IslamToday ID — Mantan Sekertaris BUMN Muhammad Said Didu mengomentari isu terkait disetujuinya rencana Menteri BUMN Erick Thohir yang meminta suntikan dana untuk perusahaan plat merah melalui mekanisme penyertaan modal negara ( PMN ).
Menurut Said Didu disetujuinya anggaran PMN dalam APBN 2021-2022 oleh DPR Komisi VI menunjukkan seolah ada pihak yang ingin mengambil uang rakyat. Pasalnya, ia melihat tidak adanya unsur sensitivitas penderitaan rakyat dalam usulan PMN tersebut.
“Itulah saya pikir mengganggu rasa keadilan dalam menghadapi covid ini, ada pihak yang ingin mengambil dana rakyat untuk pembangunan proyek-proyek yang tidak dibutuhkan,” kata Said Didu dalam kanal Youtubenya, Jum’at ( 16/07/2021).
“Usulan PMN mengabaikan sensitivitas penderitaan rakyat. Itu pernyataan saya,” tambahnya.
Said Didu juga menilai pemerintah lebih mementingkan menangani masalah perusahaan milik negara dibandingkan dengan pemulihan kesehatan akibat pandemi covid-19. Padahal seharusnya pemerintah lebih fokus menangani pandemi COVID-19.
Dia mengatakan masyarakat mungkin akan merasa kesal, karena keadaan sedang mengalami kesulitan malah mendapatkan kabar pemerintah mengucurkan dana untuk PMN. Menurutnya, uang tersebut dapat digunakan pemerintah untuk membayar tagihan rumah sakit hingga menyediakan obat
“Rumah sakit tidak dibayar sudah puluhan triliun, kemudian nakes tidak terbayar, obat-obatan susah, kemudian masyarakat tidak punya kemampuan untuk mendapatkan makan. Sementara ada penyertaan modal negara ke bumn 106 triliun totalnya.
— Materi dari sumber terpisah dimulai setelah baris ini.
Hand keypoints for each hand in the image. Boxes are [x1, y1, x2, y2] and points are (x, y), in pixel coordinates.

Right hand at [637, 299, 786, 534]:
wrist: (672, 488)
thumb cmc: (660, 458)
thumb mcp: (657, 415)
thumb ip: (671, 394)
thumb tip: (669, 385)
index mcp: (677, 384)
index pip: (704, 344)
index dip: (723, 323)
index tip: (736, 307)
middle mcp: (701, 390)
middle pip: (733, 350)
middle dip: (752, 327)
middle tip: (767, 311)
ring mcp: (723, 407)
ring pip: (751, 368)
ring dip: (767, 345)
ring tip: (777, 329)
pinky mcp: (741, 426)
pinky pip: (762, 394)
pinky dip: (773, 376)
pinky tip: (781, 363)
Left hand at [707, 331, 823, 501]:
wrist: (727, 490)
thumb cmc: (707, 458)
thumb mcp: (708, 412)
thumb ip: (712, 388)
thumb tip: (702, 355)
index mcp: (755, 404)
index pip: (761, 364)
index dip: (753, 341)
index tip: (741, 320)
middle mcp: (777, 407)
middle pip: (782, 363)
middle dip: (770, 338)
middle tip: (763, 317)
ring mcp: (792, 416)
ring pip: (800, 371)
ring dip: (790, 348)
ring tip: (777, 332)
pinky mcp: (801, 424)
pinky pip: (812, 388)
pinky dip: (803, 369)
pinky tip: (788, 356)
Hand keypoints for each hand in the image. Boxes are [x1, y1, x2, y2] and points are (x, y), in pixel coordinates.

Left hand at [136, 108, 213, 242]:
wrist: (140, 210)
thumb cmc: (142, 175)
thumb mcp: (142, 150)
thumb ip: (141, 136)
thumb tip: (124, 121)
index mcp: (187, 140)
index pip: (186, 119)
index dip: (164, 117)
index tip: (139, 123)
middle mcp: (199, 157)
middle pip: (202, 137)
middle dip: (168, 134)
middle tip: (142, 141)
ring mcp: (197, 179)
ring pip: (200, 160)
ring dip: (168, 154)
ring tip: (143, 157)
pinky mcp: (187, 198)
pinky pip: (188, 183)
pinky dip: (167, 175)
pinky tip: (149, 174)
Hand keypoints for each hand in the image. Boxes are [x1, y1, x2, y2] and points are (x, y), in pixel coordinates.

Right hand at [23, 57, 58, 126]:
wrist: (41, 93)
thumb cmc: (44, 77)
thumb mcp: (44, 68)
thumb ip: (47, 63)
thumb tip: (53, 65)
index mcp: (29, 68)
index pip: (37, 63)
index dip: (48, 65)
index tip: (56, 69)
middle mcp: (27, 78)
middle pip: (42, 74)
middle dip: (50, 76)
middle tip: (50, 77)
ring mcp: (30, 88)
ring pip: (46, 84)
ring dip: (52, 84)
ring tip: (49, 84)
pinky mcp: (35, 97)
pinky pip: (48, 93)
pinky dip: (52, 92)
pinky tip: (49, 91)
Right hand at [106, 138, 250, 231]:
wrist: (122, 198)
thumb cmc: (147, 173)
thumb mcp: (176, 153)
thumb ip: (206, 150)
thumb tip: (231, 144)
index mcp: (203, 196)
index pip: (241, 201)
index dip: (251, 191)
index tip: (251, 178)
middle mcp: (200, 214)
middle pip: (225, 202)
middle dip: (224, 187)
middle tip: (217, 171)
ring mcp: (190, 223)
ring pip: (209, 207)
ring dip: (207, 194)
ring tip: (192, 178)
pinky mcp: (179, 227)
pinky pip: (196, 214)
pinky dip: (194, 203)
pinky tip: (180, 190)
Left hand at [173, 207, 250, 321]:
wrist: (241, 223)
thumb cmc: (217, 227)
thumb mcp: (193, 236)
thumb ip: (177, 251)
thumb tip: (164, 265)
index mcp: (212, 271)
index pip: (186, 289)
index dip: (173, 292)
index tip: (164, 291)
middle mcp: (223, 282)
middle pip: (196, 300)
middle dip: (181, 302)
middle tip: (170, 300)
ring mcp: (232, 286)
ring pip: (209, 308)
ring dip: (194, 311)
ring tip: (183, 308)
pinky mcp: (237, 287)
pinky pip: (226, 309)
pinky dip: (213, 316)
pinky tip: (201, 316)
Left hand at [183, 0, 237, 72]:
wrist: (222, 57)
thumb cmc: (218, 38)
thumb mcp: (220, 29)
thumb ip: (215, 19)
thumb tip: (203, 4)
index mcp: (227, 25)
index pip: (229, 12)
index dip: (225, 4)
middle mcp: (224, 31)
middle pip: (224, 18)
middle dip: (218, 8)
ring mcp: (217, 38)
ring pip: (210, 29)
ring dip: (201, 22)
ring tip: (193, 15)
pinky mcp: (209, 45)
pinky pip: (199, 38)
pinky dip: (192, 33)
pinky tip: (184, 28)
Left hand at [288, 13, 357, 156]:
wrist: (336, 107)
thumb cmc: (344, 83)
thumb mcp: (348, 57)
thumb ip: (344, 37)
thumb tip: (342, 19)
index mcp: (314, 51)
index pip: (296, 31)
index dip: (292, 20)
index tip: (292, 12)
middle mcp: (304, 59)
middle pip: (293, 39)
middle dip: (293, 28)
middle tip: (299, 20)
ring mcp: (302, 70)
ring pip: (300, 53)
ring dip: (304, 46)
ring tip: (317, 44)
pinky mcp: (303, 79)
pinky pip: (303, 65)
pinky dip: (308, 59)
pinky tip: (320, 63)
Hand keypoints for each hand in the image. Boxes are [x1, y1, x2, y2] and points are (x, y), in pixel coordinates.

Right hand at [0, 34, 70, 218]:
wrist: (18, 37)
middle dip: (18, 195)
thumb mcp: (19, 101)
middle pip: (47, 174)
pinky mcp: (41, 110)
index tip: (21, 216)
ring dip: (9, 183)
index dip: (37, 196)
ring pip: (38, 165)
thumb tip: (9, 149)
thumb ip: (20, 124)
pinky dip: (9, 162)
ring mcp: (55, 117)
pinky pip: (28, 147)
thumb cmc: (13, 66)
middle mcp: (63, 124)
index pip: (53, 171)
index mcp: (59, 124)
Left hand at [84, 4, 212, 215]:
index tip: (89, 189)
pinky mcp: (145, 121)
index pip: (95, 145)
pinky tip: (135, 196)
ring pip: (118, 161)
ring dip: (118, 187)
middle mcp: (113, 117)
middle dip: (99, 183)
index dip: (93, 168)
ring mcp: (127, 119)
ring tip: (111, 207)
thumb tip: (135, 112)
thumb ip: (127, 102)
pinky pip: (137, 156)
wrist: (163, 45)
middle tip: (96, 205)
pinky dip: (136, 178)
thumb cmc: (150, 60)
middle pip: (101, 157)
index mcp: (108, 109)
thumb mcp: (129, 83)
Pemerintah lebih memilih membangun jalan tol, kereta api cepat, mengganti talangan perampokan Jiwasraya dibanding menyelesaikan masalah covid,” jelasnya.
Diketahui Menteri BUMN Erick Thohir telah mengusulkan 12 perusahaan palt merah untuk mendapatkan dana PMN pada anggaran APBN 2022, yang totalnya Rp 72,449 triliun. Pertama , PT Hutama Karya (Persero) mendapat dana Rp 31,350 triliun, PT Aviasi Pariwisata Indonesia (Persero) Rp 9,318 triliun.
Kemudian, PT Bank Negara Indonesia mendapat kucuran dana (Persero) Rp 7 triliun, PT KAI (Persero) Rp 4,100 triliun, PT Waskita Karya (Persero) Tbk Rp 3 triliun, PT Bahana Pembinaan Usaha Indonesia (Persero) atau BPUI Rp 2 triliun. Lalu, PT Adhi Karya (Persero) Tbk sebesar Rp 2 triliun.
Selanjutnya , PT PLN (Persero) sebesar Rp 8,231 triliun ,Perum Perumnas Rp 2 triliun, PT Bank Tabungan Negara (Persero) Tbk Rp 2 triliun, untuk PT RNI (Persero) Rp 1,2 triliun dan terakhir Perum Damri Rp 250 juta.